India’s Central Drugs Standard Control Organization (CDSCO) has drawn up guidelines for regulators and sponsors to help tighten up clinical trial inspection procedures.
As a branch of India’s Ministry of Health and Family Welfare, the CDSCO has released the guidelines amidst wider government efforts to shore up the regulatory framework for clinical research in India.
The document outlines plans to protect the rights, safety and well-being of clinical trial volunteers, as well as ensuring better GCP compliance during clinical trial inspections.
The stricter guidelines also aim to increase the credibility and integrity of clinical trial data, helping increase compliance with drugs and cosmetics regulations.
The CDSCO claims a tighter framework will provide direction for inspectors and CDSCO officers when conducting inspections of sponsors, CROs (contract research organisations) and clinical trial sites.
Conversely, CROs will be provided with information concerning inspection procedures and any follow-up actions.

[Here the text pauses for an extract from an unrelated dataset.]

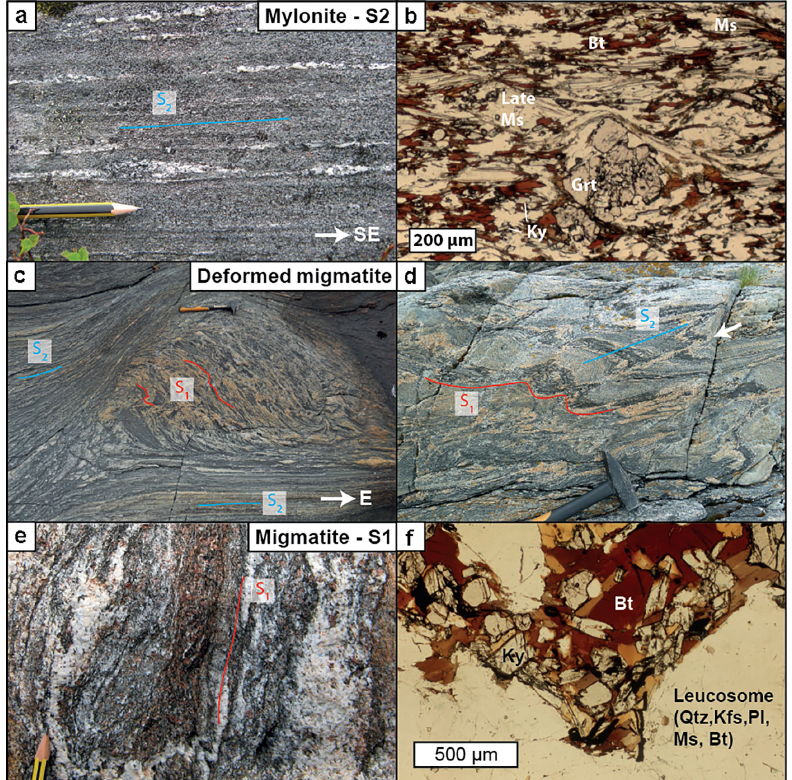
Figure 5. Field photographs and photomicrographs from the Nordmannvik Nappe. (a) Nordmannvik mylonite (solid-state deformed, S 2 , migmatite) at sample site AR26 near the Nordmannvik–Kåfjord boundary. (b) Photomicrograph of sample AR26 showing garnet porphyrob- lasts with sillimanite inclusions in a matrix and a strong S 2 foliation defined by biotite, kyanite, and muscovite. (c) A lens-shaped domain in the Nordmannvik Nappe on Uløya at lat 69.84046, long 20.51852 with an older S 1 migmatitic foliation overprinted and sheared by solid-state S 2 mylonitic foliation. (d) Nordmannvik migmatite at site AR23 showing the folded S 1 migmatitic foliation (Caledonian fold geometry) with a melt segregation in an axial planar orientation (white arrow; parallel to S 2 ). (e) Nordmannvik migmatite at sample site AR25b showing a high volume of leucosome and garnet- and biotite-rich melanosomes. (f) Photomicrograph of sample AR25b showing a lack of S 2 foliation, and kyanite and biotite along the edge of a leucosome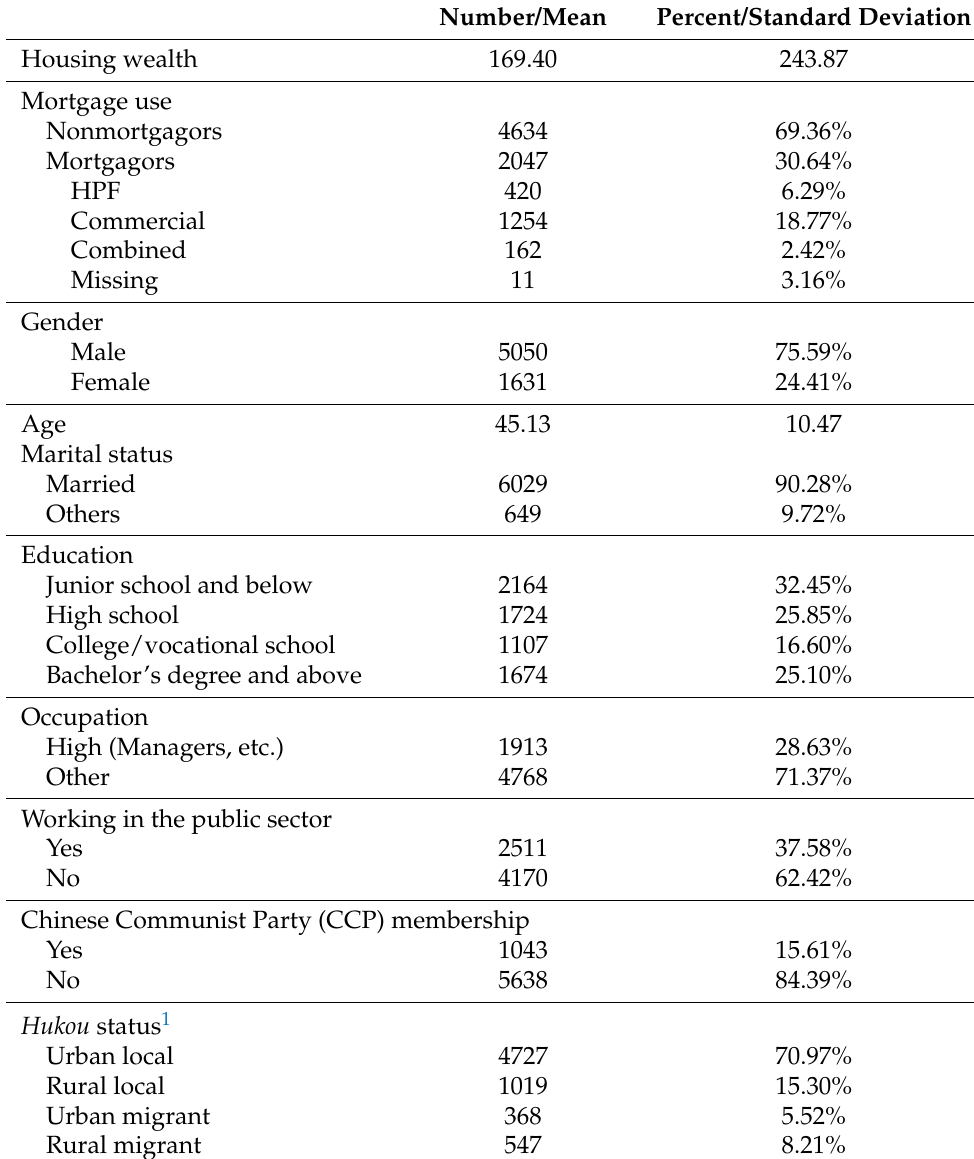
Table 1. The profile of samples ( n =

CDSCO headquarters say “inspection of clinical trial sites would generally be pre-announced,” but insist that spot-checks may occur “under some specific circumstances”. Inspection of the CRO or trial sponsor can still be conducted without prior notice.
All clinical trial sites and CRO/sponsor facilities involved in the clinical trial of drugs - including biological and medical devices covered by India’s Drugs & Cosmetics Act - will be included in the inspection programme.
Under the new guidelines, upon inspection comparisons will be made between data generated at the trial sites and documents held by sponsors.
Trial site inspection categories
Trial site inspection categories include documentation, study protocol, informed consent, case record forms, adverse events and ethics committees.
Inspection of the CRO or sponsor will place an emphasis on documentation, adverse event reporting and data collection and handling.
The CDSCO's tightening of the regulatory framework surrounding clinical trials comes during a time of rapid research growth in India, where the mandatory recording of study details only became law in June 2009.